The post refers to the 555 oscillator IC. I needed
that because the CW requires AC while the lithium
batteries put out DC. The 555 provides a simple
lightweight method for converting DC to AC:
DC to AC Inverter with the 555.
http://www.uoguelph.ca/~antoon/circ/555dcac.html
Bob Clark
Post to www.powerlabs.org:
*************************************************
RGClark
Joined: 11 May 2005
Posts: 20
Posted: Fri Jul 01, 2005 9:48 pm
...
You're right about the problem of getting up to
kilovolt ranges. I wasn't taking into account the size
increase of the CW circuit in relation to the voltage
multiplication. For instance this page shows you need
to increase the number of stages to increase the
voltage multiplication:
Cockroft Walton Voltage Multipliers.
http://home.earthlink.net/~jimlux/hv/cw1.htm
This also shows a transformer attached at the
beginning. I wanted to eliminate the transformer to
save weight. But this might result in an impractical
number of stages.
For instance, this lithium battery puts out about 30
V:
TP4000-8S2P
Amp Hours: 4000 mAh
Voltage: 29.6V
Balancer connectors
Rating: 10-12C continuous, 20C (80A) burst
Output: 29.6V Nominal, 4000mAh
Dimension: 50mm x 245mm x 28mm
Weight: 656 grams
Retail: $349.95
http://www.thunderpower-batteries.com/html/batteries.html
Let's say we use 100 CW stages to multiply this to
about 3,000V. How much would 100 diodes and capacitors
add to the weight? Would we be better off just using a
transformer?
Actually I'm not even sure 3000V would be enough
voltage to raise a lifter. You might actually need
1,000 stages(!) Also, the "Cockroft Walton Voltage
Multipliers" page mentions the voltage loss as the
number of stages increases.
However, the page also mentions you can reduce the
losses by using high frequency AC. So perhaps instead
of the standard 60 Hz AC, we could use an AC source in
the thousands of hertz range. This page shows the 555
IC can operate in the kilohertz range:
555 timer IC.
http://www.doctronics.co.uk/555.htm
And this page suggests the frequency for the 555 can
range into the megahertz:
555 Timer Tutorials.
http://www.williamson-labs.com/555-tmg-charts.htm
According to the diagrams on the first page, it's just
a matter of choosing the resistors and capacitors
attached to the timer to change the frequency.

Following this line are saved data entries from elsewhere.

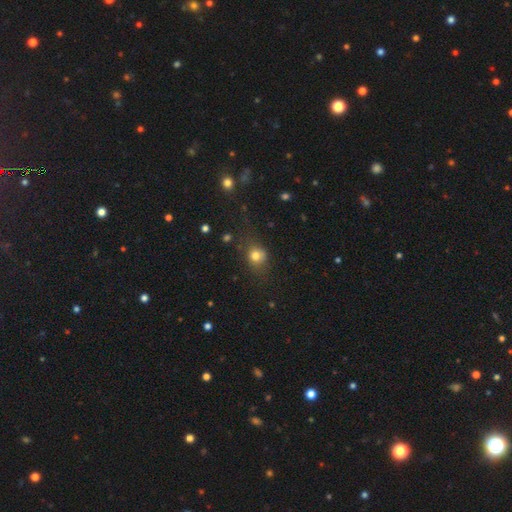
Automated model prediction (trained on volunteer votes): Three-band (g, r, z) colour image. It shows a smooth galaxy with no disk features (76%) that is round (69%). Merging: none (66%).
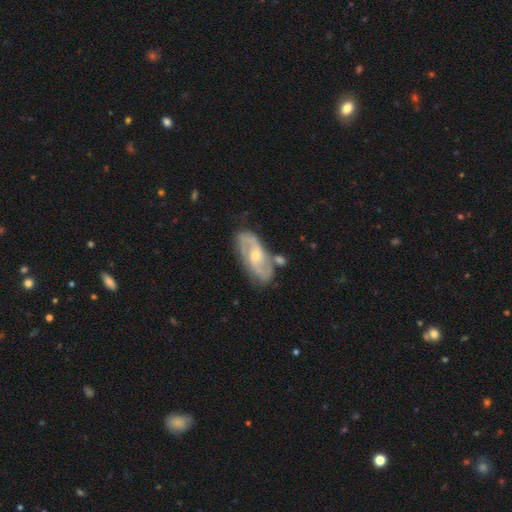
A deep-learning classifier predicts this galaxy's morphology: Smooth or featured?
  - featured or disk: 81% *
  - smooth: 13%
  - star or artifact: 5%
Edge-on disk?
  - no: 94% *
  - yes: 6%
Bar?
  - no: 52% *
  - weak: 39%
  - strong: 9%
Spiral arms?
  - yes: 93% *
  - no: 7%
Spiral winding?
  - medium: 50% *
  - tight: 30%
  - loose: 19%
Spiral arm count?
  - 2: 79% *
  - can't tell: 11%
  - 3: 4%
  - 1: 2%
  - 4: 1%
  - more than 4: 1%
Bulge size?
  - small: 57% *
  - moderate: 39%
  - none: 2%
  - large: 1%
  - dominant: 1%
Merging?
  - none: 64% *
  - minor disturbance: 19%
  - merger: 10%
  - major disturbance: 6%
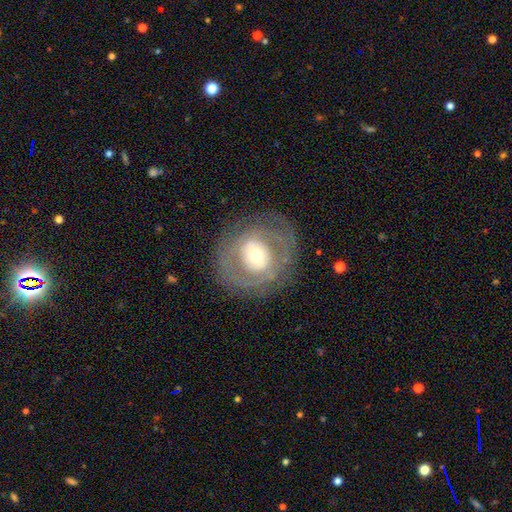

This page by Blaze Labs discusses use of the CW
multiplier and calculates the voltage loss for an
example 3-stage CW multiplier:
Experiment 15 - Cockroft Walton Multiplier.
"The voltage drop under load can be calculated as:
VDROP = [Iload/(6fC)] * (4n^3 + 3n^2 - n)
where:
Iload is the load current (Amps)
C is the stage capacitance (Farads)
f is the AC frequency (Hz)
n is the number of stages.
Example: A 3 stage CW, driven by a 70kHz peak voltage
of 10kV, with capacitors value 390pF, and a load
current of 10mA:
VDROP = [Iload/(6fC)] * (4 n^3 + 3 n^2 - n)
VDROP = 8kV
Eout = 60kV - 8kV = 52kV"
http://www.blazelabs.com/e-exp15.asp
This loss of 8kV is only for 3-stages where I'm
envisioning hundreds of stages. For this to work, I
would need both much higher frequency and much higher
capacitance. Notice the capacitance in this example is
only 390 pF. But small capacitors exist at a million
times that, i.e., in the microfarad range. You could
also make the 555 run at say 1 megahertz instead of
the 70kHz in this example.
However, as shown on this page the larger microfarad
capacitors are the heavier tubular kind rather than
the lightweight flat kind:
Capacitors.
http://www.kpsec.freeuk.com/components/capac.htm
So you still have the question of the weight of the
hundreds of capacitors required.
In regards to the thrust to weight ratio, here are
some examples from Blaze Labs showing approximately 1
gm/1 watt thrust to power ratio:
Super V1.0 cell - 15/04/03
http://www.blazelabs.com/l-c-superv1.asp
Experiment 14 (21/03/03)- 100g payload lifter.
http://www.blazelabs.com/e-exp14.asp
*************************************************
http://www.power-labs.com/forum/viewtopic.php?p=3815
->Terry notes - If they are going to power their lifters with a Tesla coil,
it is probably on topic... <-